The Unesco world heritage committee has released a draft report saying that 75% of the world’s 29 listed coral reefs have been exposed to conditions that cause coral bleaching in the past three years, largely due to climate change.
‘We are in a runaway situation with respect to a warming planet, changing [the] chemistry of the ocean,” Earle said in an interview recorded for RN Breakfast. “We know what to do, it’s a matter of being smart enough, courageous enough, bold enough, sensible enough, to go in this better pathway.”
Australia warned it has radically underestimated climate change security threat | The Guardian
Disaster Alley, written by the Breakthrough Centre for Climate Restoration, forecasts climate change could potentially displace tens of millions from swamped cities, drive fragile states to failure, cause intractable political instability, and spark military conflict.
Report co-author Ian Dunlop argues Australia’s political and corporate leaders, by refusing to accept the need for urgent climate action now, are “putting the Australian community in extreme danger”.
The Dutch Have Solutions to Rising Seas. The World Is Watching. | The New York Times
"To the Dutch, what’s truly incomprehensible, he (Mr. van Wingerden) added, is New York after Hurricane Sandy, where too little has been done to prepare for the next disaster. People in the Netherlands believe that the places with the most people and the most to lose economically should get the most protection.
The idea that a global economic hub like Lower Manhattan flooded during Hurricane Sandy, costing the public billions of dollars, yet still has so few protections, leaves climate experts here dumbfounded."
The IEA Says We're Off Track To Meet Climate Goals | Forbes
The International Energy Agency (IEA) reports that clean energy technologies are not decarbonizing global energy systems fast enough to stay on track to meet Paris Agreement goals (limiting warming to a 2°C-compatible trajectory in 2025), but the world can still decarbonize in time – if governments maintain strong policy signals.
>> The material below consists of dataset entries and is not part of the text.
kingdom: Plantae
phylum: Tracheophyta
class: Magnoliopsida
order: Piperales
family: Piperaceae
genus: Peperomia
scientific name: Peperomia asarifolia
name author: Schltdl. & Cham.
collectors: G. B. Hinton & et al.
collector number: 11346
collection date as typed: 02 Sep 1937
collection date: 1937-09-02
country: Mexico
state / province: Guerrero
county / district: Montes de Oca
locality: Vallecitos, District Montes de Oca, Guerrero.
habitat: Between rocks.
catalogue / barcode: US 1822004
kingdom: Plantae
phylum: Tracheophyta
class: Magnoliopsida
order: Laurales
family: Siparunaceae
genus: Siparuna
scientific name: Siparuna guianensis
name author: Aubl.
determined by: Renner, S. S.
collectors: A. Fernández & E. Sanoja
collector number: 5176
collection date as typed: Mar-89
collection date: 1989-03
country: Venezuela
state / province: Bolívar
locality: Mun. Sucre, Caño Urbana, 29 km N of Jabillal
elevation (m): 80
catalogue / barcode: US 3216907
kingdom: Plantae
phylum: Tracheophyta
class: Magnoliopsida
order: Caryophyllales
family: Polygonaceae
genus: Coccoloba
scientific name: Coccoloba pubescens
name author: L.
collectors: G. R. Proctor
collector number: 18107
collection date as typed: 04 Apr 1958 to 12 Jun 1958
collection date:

IEA’s annual Tracking Clean Energy Progress report highlights technologies that are on track for meeting the 2° goals, those that are improving but need more effort, and those that are wholly off-track. Their assessment covers both technology development with policy for deployment: In practice, it is more useful to separate these two, as expensive or unproven technologies cannot be deployed, and thus require serious R&D, while many technologies that are already cost-effective are instead hitting institutional obstacles. Still, the gist is clear.
Because time is of the essence in abating climate change, and starting as soon as possible makes subsequent action cheaper and easier, it is important to take technologies that are ready for, or in, prime time, and really accelerate them. So IEA’s technological roadmap can help show where governments should double down on the technologies that can help secure a safe climate future at the least cost.
Global stocktake shows the 43 greenhouse gases driving global warming | The Conversation
The most comprehensive collection of atmospheric greenhouse gas measurements, published today, confirms the relentless rise in some of the most important greenhouse gases.
The data show that today’s aggregate warming effect of carbon dioxide (CO₂), methane (CH₄) and nitrous oxide (N₂O) is higher than at any time over the past 800,000 years, according to ice core records.
Building on half a century of atmospheric measurements by the international research community, we compiled and analysed the data as part of a group of international scientists, led by Malte Meinshausen from the University of Melbourne in collaboration with CSIRO.
Together, the data provide the most compelling evidence of the unprecedented perturbation of Earth’s atmosphere. They clearly show that the growth of greenhouse gases began with the onset of the industrial era around 1750, took a sharp turn upwards in the 1950s, and still continues today.